◆ What you have to do ◆
Scan the material for the word "prioriteedid", then return every line where it appears.

◆ Data to use ◆
===

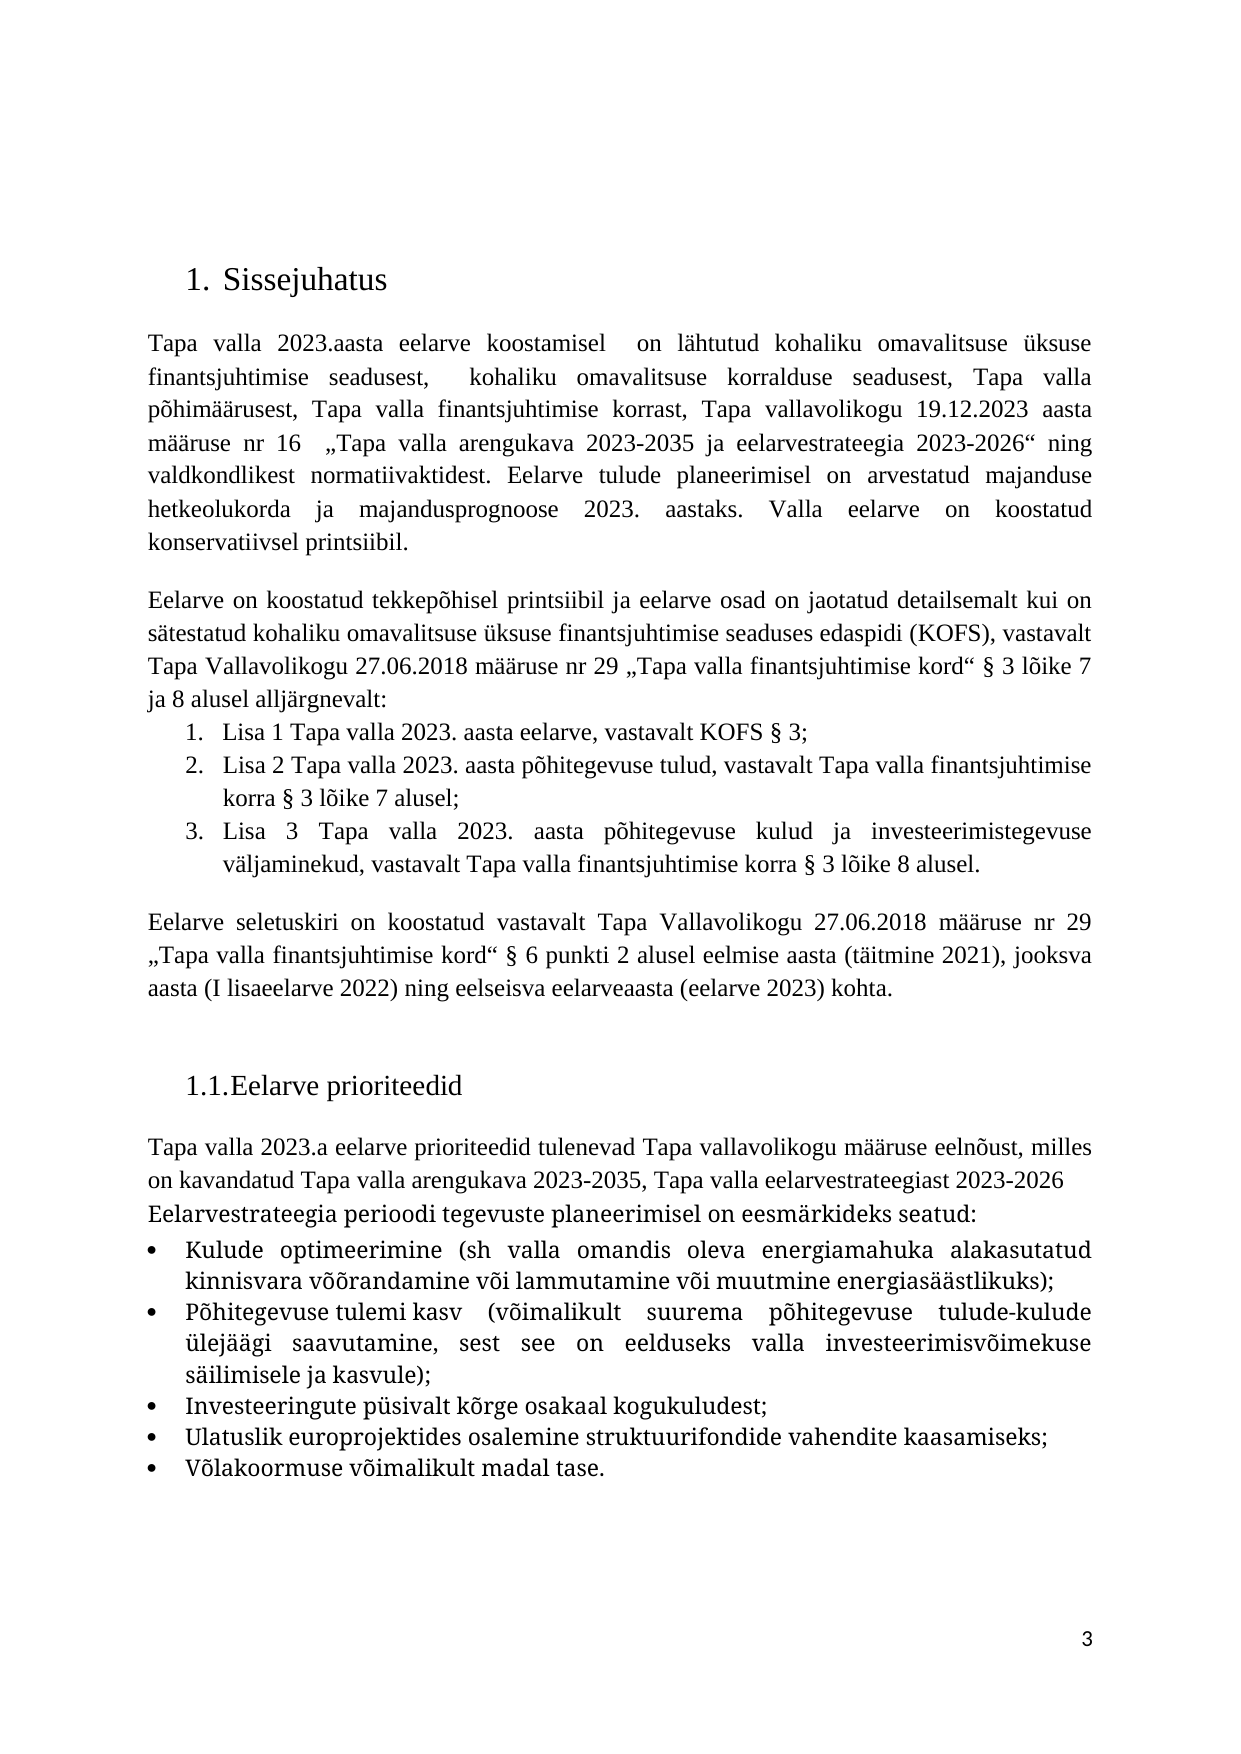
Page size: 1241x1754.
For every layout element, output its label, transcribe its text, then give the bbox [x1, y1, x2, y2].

list Kulude optimeerimine (sh valla omandis oleva energiamahuka alakasutatud kinnisvara võõrandamine või lammutamine või muutmine energiasäästlikuks); [148, 1234, 1093, 1296]
list Põhitegevuse tulemi kasv (võimalikult suurema põhitegevuse tulude-kulude ülejäägi saavutamine, sest see on eelduseks valla investeerimisvõimekuse säilimisele ja kasvule); [148, 1296, 1093, 1390]
text Eelarve seletuskiri on koostatud vastavalt Tapa Vallavolikogu 27.06.2018 määruse nr 29 „Tapa valla finantsjuhtimise kord“ § 6 punkti 2 alusel eelmise aasta (täitmine 2021), jooksva aasta (I lisaeelarve 2022) ning eelseisva eelarveaasta (eelarve 2023) kohta. [148, 907, 1093, 1002]
list Lisa 2 Tapa valla 2023. aasta põhitegevuse tulud, vastavalt Tapa valla finantsjuhtimise korra § 3 lõike 7 alusel; [185, 750, 1093, 812]
text Tapa valla 2023.aasta eelarve koostamisel on lähtutud kohaliku omavalitsuse üksuse finantsjuhtimise seadusest, kohaliku omavalitsuse korralduse seadusest, Tapa valla põhimäärusest, Tapa valla finantsjuhtimise korrast, Tapa vallavolikogu 19.12.2023 aasta määruse nr 16 „Tapa valla arengukava 2023-2035 ja eelarvestrateegia 2023-2026“ ning valdkondlikest normatiivaktidest. Eelarve tulude planeerimisel on arvestatud majanduse hetkeolukorda ja majandusprognoose 2023. aastaks. Valla eelarve on koostatud konservatiivsel printsiibil. [148, 328, 1093, 555]
list Ulatuslik europrojektides osalemine struktuurifondide vahendite kaasamiseks; [148, 1421, 1093, 1452]
list Lisa 1 Tapa valla 2023. aasta eelarve, vastavalt KOFS § 3; [185, 717, 1093, 746]
list Lisa 3 Tapa valla 2023. aasta põhitegevuse kulud ja investeerimistegevuse väljaminekud, vastavalt Tapa valla finantsjuhtimise korra § 3 lõike 8 alusel. [185, 816, 1093, 878]
list Võlakoormuse võimalikult madal tase. [148, 1452, 1093, 1484]
subtitle Sissejuhatus [185, 259, 1093, 298]
text Eelarvestrateegia perioodi tegevuste planeerimisel on eesmärkideks seatud: [148, 1198, 1093, 1229]
text Tapa valla 2023.a eelarve prioriteedid tulenevad Tapa vallavolikogu määruse eelnõust, milles on kavandatud Tapa valla arengukava 2023-2035, Tapa valla eelarvestrateegiast 2023-2026 [148, 1132, 1093, 1193]
text Eelarve on koostatud tekkepõhisel printsiibil ja eelarve osad on jaotatud detailsemalt kui on sätestatud kohaliku omavalitsuse üksuse finantsjuhtimise seaduses edaspidi (KOFS), vastavalt Tapa Vallavolikogu 27.06.2018 määruse nr 29 „Tapa valla finantsjuhtimise kord“ § 3 lõike 7 ja 8 alusel alljärgnevalt: [148, 585, 1093, 712]
list Investeeringute püsivalt kõrge osakaal kogukuludest; [148, 1390, 1093, 1421]
subtitle Eelarve prioriteedid [185, 1068, 1093, 1102]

===

◆ Response to this exercise ◆
text Tapa valla 2023.a eelarve prioriteedid tulenevad Tapa vallavolikogu määruse eelnõust, milles on kavandatud Tapa valla arengukava 2023-2035, Tapa valla eelarvestrateegiast 2023-2026 [148, 1132, 1093, 1193]
subtitle Eelarve prioriteedid [185, 1068, 1093, 1102]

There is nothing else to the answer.